-------- Data to examine --------
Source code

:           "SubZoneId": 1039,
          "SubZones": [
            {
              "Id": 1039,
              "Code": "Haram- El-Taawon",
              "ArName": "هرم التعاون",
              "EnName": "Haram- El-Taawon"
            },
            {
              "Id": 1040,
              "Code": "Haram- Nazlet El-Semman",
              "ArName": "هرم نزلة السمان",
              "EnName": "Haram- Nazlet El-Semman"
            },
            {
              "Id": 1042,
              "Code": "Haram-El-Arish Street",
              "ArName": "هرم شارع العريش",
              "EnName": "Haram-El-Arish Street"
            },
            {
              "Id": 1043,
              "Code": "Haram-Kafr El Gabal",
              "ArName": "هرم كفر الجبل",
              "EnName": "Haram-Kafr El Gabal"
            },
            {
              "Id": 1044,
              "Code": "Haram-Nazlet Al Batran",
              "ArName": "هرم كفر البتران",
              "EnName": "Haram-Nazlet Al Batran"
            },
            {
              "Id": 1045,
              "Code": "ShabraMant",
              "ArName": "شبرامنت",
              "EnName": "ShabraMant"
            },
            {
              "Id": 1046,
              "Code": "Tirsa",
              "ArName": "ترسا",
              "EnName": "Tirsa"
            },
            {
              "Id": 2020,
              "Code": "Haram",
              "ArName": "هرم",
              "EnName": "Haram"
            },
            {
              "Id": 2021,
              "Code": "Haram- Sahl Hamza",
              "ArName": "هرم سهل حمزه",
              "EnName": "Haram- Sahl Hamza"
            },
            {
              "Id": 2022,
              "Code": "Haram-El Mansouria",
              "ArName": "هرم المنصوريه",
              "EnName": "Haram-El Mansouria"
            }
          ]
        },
--------
_Request_
Reproduce every line of the records above character for character.

_Answer to the exercise_
Source code

:           "SubZoneId": 1039,
          "SubZones": [
            {
              "Id": 1039,
              "Code": "Haram- El-Taawon",
              "ArName": "هرم التعاون",
              "EnName": "Haram- El-Taawon"
            },
            {
              "Id": 1040,
              "Code": "Haram- Nazlet El-Semman",
              "ArName": "هرم نزلة السمان",
              "EnName": "Haram- Nazlet El-Semman"
            },
            {
              "Id": 1042,
              "Code": "Haram-El-Arish Street",
              "ArName": "هرم شارع العريش",
              "EnName": "Haram-El-Arish Street"
            },
            {
              "Id": 1043,
              "Code": "Haram-Kafr El Gabal",
              "ArName": "هرم كفر الجبل",
              "EnName": "Haram-Kafr El Gabal"
            },
            {
              "Id": 1044,
              "Code": "Haram-Nazlet Al Batran",
              "ArName": "هرم كفر البتران",
              "EnName": "Haram-Nazlet Al Batran"
            },
            {
              "Id": 1045,
              "Code": "ShabraMant",
              "ArName": "شبرامنت",
              "EnName": "ShabraMant"
            },
            {
              "Id": 1046,
              "Code": "Tirsa",
              "ArName": "ترسا",
              "EnName": "Tirsa"
            },
            {
              "Id": 2020,
              "Code": "Haram",
              "ArName": "هرم",
              "EnName": "Haram"
            },
            {
              "Id": 2021,
              "Code": "Haram- Sahl Hamza",
              "ArName": "هرم سهل حمزه",
              "EnName": "Haram- Sahl Hamza"
            },
            {
              "Id": 2022,
              "Code": "Haram-El Mansouria",
              "ArName": "هرم المنصوريه",
              "EnName": "Haram-El Mansouria"
            }
          ]
        },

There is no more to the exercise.